Colt opened his door and got inside, and once again she could feel him taking her in the way law enforcement officers did. The pale shapeless blue dress with long sleeves and a hem to almost her ankles, the white bonnet, her flat brown boots with laces. She could almost see the notes in his head. No jewelry. No makeup. Looking straight ahead, ready to go. And she was ready.
“Not your first time in a car,” he remarked, noting that she’d buckled her seat belt. “I hope that’s not a ridiculous comment. I have to admit I don’t know all that much about the Amish and your practices.”
“I’ve been in a car before. Only a few times. When my daed had his accident, my mamm used the community telephone to call 911 for an ambulance. We rode with him to the hospital in Houston. I did the same when Mamm fell ill. I took taxis back and forth to visit. At first she fought the cancer with chemotherapy, but after a while, there was no hope and she came home.” All of it seemed so long ago now.
He started up the long dirt drive to the service road. “I’m sorry. I lost my parents when I was twenty-two. My sister was twenty and in college. For a while it was just the two of us, but then she married and had the little scamps asleep in the back seat. So our family has grown again.”

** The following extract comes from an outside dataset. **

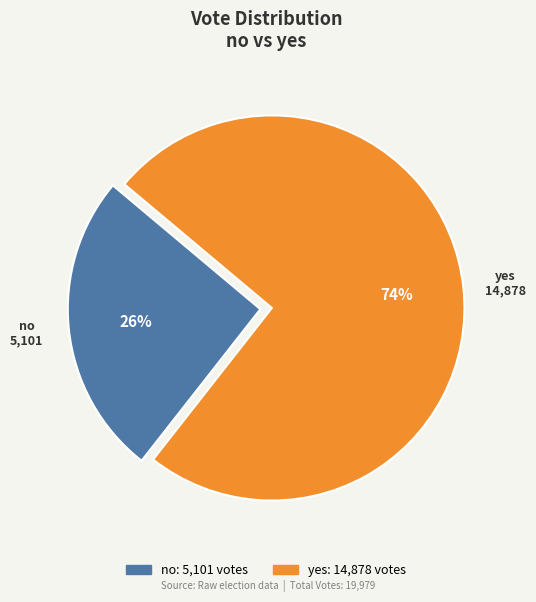

Count the number of slices in the pie.

2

She smiled. “And it’s grown even more since you discovered you have a twin brother you never knew existed until just a few months ago. Looks like I’ll be getting to know him, too.”
“Jake Morrow. He’s a rancher in Blue Gulch. He married a woman—the cook at the Full Circle—who recently had a baby, so he’s become a father.”
“All the boppli give the two of you a nice common ground,” Anna said. “Even if you’re as different as night and day, you’re both giving kinder bottles.”
He nodded. “That’s true. I hadn’t even thought of that. We’ll be on the same wavelength right now, for sure.”
Would she be on their wavelength?—that was the question. She hoped so. So far, she and the Englisher talked very easily. “Was your boss relieved to have Sparkles back?”
He laughed. “He was so grateful he added another week to my vacation.” But Colt wasn’t sure he wanted to be away from the field for too long. Work was his life.
“What my aunt said was true—it’s very gut of you to spend your vacation caring for your nephews.”